## Directions for this task
Write out exactly the first lines of the listing, ending on the line that contains "MAISON BASQUE | Adresse".

## Exercise input

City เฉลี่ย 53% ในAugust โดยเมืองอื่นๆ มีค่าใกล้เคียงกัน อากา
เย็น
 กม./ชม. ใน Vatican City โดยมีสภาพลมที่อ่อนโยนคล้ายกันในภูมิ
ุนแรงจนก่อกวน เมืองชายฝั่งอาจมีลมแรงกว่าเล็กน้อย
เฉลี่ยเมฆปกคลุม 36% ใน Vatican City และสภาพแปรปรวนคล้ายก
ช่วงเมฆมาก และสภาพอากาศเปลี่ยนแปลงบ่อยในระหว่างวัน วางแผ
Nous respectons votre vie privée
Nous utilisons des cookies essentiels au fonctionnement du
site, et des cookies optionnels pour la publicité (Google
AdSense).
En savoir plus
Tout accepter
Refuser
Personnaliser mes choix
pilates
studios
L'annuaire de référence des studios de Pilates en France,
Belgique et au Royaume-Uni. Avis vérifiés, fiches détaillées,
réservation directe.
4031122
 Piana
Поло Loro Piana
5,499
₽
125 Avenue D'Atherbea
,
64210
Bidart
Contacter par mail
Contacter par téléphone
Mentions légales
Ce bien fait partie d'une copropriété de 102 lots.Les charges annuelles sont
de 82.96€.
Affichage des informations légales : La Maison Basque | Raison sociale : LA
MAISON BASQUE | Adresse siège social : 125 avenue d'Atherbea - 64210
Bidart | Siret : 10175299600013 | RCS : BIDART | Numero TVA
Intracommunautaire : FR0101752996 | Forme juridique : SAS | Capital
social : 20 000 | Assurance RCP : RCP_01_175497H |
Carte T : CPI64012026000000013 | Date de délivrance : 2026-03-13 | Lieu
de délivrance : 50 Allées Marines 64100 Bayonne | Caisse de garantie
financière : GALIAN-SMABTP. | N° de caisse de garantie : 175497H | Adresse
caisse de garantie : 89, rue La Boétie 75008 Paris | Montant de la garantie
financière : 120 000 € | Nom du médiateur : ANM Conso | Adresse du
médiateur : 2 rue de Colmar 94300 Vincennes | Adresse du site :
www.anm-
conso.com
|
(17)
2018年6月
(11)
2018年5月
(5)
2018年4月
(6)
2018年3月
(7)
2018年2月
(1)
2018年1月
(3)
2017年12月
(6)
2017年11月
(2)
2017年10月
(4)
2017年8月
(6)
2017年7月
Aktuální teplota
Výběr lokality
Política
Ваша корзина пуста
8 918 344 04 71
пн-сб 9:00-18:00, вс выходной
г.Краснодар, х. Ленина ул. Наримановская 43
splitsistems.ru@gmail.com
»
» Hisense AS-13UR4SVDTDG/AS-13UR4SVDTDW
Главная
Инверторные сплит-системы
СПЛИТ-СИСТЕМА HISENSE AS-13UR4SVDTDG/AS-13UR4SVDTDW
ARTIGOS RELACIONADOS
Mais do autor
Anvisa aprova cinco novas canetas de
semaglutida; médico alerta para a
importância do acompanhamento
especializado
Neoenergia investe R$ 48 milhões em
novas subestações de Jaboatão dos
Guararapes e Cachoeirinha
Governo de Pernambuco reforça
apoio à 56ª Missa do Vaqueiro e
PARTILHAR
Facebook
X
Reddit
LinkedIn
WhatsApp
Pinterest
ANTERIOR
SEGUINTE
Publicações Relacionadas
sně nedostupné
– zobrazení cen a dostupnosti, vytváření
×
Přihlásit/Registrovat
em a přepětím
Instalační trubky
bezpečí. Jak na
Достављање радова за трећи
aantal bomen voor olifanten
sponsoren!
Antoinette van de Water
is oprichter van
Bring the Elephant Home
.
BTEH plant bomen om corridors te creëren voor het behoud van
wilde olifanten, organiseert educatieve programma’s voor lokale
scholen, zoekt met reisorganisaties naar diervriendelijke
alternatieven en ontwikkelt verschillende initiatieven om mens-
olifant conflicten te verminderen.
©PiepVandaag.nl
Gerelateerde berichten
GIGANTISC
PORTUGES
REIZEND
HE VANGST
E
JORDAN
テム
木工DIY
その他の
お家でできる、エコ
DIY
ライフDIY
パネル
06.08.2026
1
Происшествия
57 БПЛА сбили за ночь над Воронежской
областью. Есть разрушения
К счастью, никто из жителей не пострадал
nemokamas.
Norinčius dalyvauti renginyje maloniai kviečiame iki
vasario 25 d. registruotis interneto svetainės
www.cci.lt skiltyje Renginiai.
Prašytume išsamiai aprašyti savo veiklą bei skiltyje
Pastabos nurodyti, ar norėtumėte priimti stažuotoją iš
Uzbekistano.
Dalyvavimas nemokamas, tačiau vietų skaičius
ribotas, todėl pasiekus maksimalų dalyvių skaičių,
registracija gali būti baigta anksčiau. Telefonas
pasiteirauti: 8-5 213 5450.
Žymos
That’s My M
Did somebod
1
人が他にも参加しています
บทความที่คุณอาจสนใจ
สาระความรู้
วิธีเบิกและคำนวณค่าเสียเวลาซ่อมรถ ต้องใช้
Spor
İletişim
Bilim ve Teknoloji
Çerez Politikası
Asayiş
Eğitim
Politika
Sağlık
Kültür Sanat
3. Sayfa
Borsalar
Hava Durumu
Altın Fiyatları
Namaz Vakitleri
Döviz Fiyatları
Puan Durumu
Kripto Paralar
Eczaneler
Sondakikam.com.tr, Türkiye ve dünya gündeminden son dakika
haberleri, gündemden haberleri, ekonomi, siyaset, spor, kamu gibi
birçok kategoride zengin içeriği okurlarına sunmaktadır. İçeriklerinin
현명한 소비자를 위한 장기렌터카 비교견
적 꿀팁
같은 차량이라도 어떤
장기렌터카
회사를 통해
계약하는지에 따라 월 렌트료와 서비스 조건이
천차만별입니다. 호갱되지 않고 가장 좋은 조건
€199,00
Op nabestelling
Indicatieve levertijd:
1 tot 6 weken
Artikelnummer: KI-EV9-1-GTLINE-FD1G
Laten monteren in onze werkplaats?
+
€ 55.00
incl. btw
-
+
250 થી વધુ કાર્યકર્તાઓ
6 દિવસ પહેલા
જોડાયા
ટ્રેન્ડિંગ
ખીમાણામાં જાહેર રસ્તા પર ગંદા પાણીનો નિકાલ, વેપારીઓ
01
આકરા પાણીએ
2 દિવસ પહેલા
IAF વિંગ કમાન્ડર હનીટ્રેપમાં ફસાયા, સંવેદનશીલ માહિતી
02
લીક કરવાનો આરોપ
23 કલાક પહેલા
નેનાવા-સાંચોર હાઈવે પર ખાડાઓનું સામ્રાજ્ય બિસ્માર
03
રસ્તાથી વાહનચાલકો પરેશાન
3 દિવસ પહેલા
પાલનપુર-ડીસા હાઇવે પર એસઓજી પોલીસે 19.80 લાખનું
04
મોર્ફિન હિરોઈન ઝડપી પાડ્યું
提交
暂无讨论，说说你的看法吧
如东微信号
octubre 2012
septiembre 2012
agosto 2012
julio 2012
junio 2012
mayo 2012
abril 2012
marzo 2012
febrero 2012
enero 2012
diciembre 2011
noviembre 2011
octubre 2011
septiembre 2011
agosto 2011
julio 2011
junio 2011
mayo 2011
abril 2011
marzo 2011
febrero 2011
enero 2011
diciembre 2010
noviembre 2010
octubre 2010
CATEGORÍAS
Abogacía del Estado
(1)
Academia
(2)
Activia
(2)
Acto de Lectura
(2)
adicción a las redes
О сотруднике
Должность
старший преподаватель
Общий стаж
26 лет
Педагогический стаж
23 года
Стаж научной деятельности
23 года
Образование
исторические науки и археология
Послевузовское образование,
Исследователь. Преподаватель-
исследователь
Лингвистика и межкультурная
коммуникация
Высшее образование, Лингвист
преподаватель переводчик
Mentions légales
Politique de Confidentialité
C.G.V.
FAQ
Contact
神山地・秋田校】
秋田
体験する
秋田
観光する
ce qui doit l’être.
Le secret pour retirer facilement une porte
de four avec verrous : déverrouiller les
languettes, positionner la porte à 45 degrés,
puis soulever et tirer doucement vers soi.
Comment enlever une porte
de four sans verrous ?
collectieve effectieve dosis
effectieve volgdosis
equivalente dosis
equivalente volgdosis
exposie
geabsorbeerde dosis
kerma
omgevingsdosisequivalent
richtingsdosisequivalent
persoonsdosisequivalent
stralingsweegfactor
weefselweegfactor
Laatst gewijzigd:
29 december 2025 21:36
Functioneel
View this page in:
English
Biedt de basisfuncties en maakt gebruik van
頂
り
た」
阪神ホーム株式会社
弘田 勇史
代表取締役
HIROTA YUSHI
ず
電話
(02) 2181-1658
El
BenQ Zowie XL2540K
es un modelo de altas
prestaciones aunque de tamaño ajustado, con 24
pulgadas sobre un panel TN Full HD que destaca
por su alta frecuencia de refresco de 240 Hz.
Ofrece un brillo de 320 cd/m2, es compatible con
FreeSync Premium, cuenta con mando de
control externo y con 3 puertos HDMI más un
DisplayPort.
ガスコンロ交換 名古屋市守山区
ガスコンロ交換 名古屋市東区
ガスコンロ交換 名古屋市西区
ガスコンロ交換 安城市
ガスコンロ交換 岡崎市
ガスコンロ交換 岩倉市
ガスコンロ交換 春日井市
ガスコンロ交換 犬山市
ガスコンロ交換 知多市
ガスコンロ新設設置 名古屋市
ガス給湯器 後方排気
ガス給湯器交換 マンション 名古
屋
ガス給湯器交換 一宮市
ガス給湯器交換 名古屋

## Problem solution
City เฉลี่ย 53% ในAugust โดยเมืองอื่นๆ มีค่าใกล้เคียงกัน อากา
เย็น
 กม./ชม. ใน Vatican City โดยมีสภาพลมที่อ่อนโยนคล้ายกันในภูมิ
ุนแรงจนก่อกวน เมืองชายฝั่งอาจมีลมแรงกว่าเล็กน้อย
เฉลี่ยเมฆปกคลุม 36% ใน Vatican City และสภาพแปรปรวนคล้ายก
ช่วงเมฆมาก และสภาพอากาศเปลี่ยนแปลงบ่อยในระหว่างวัน วางแผ
Nous respectons votre vie privée
Nous utilisons des cookies essentiels au fonctionnement du
site, et des cookies optionnels pour la publicité (Google
AdSense).
En savoir plus
Tout accepter
Refuser
Personnaliser mes choix
pilates
studios
L'annuaire de référence des studios de Pilates en France,
Belgique et au Royaume-Uni. Avis vérifiés, fiches détaillées,
réservation directe.
4031122
 Piana
Поло Loro Piana
5,499
₽
125 Avenue D'Atherbea
,
64210
Bidart
Contacter par mail
Contacter par téléphone
Mentions légales
Ce bien fait partie d'une copropriété de 102 lots.Les charges annuelles sont
de 82.96€.
Affichage des informations légales : La Maison Basque | Raison sociale : LA
MAISON BASQUE | Adresse siège social : 125 avenue d'Atherbea - 64210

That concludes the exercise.